━━━ DATA TO USE
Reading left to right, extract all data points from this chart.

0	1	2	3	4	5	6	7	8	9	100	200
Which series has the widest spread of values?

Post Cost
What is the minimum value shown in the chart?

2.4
━━━━━━
━━━ DATA TO USE
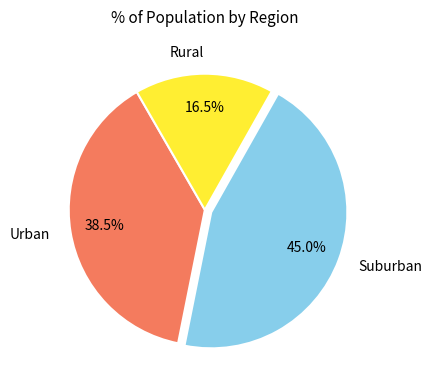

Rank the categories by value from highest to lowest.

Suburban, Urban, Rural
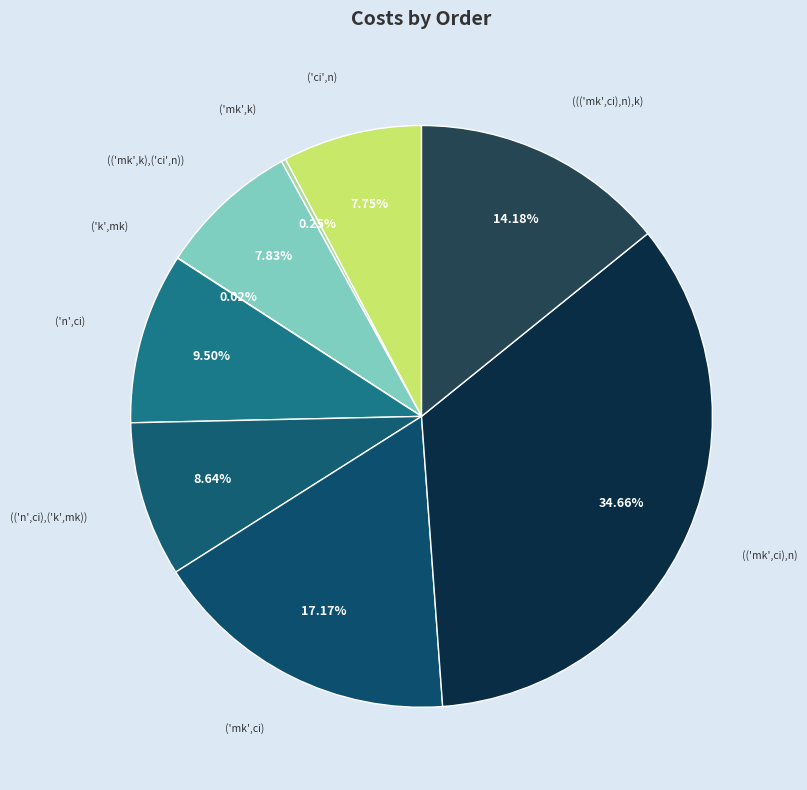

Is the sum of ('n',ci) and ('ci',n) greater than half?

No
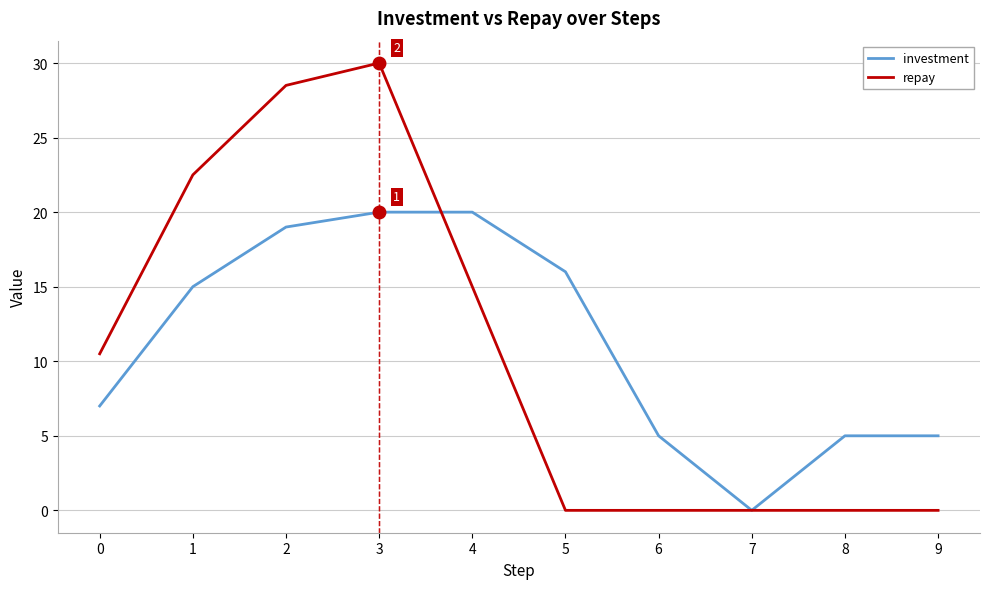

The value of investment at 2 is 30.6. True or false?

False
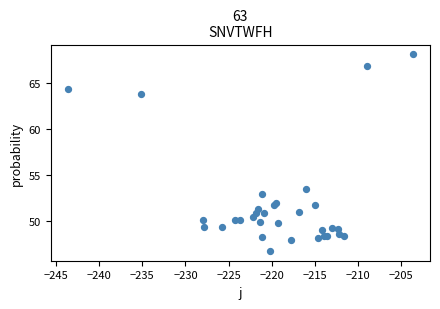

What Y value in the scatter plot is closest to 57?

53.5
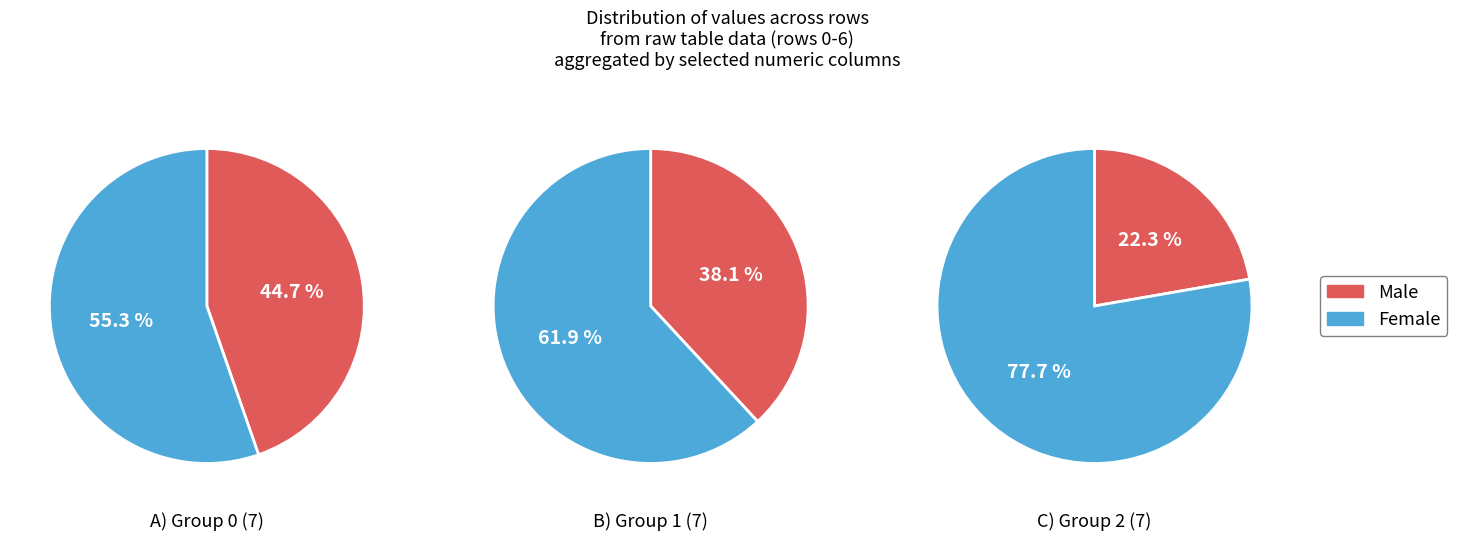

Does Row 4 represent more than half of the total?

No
━━━━━━
━━━ DATA TO USE
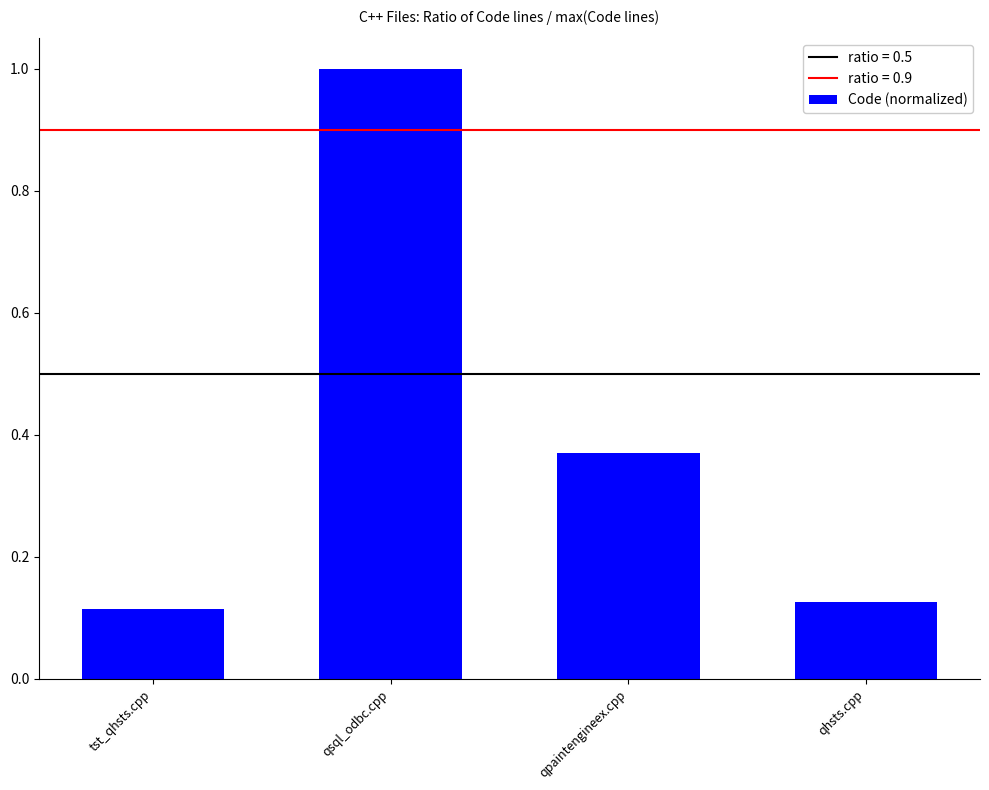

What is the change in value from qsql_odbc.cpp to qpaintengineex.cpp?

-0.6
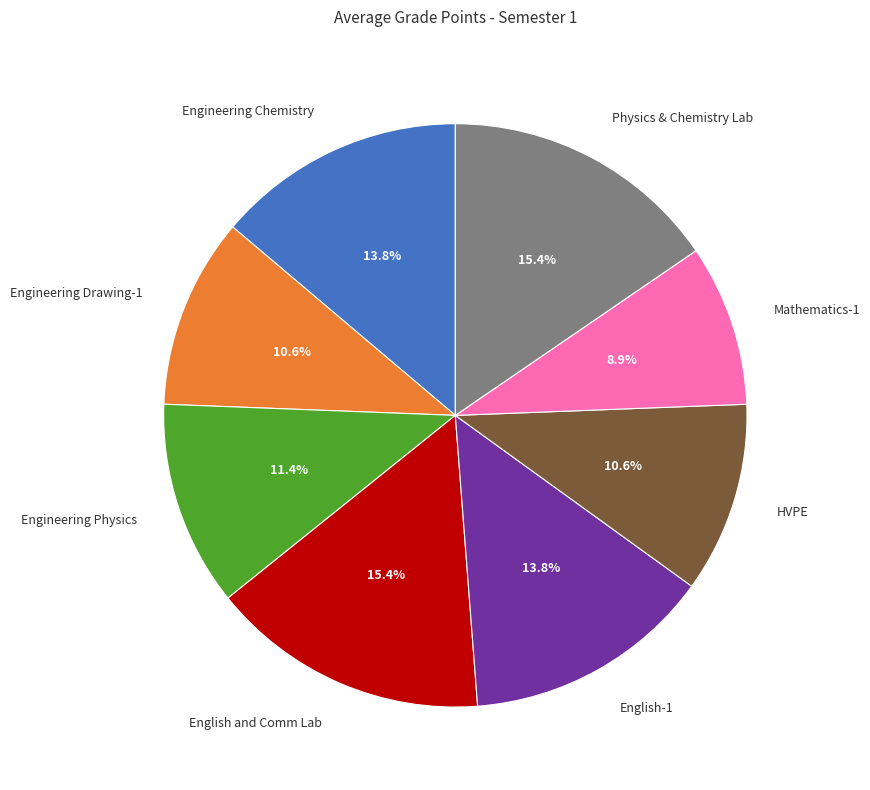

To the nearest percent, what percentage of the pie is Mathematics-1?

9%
━━━━━━
Copy the listing from the line with "Reading left to" up to and including the line with "What is the minimum value shown in the chart?", substituting "graph" for "chart" and changing nothing else.

Reading left to right, extract all data points from this graph.

0	1	2	3	4	5	6	7	8	9	100	200
Which series has the widest spread of values?

Post Cost
What is the minimum value shown in the graph?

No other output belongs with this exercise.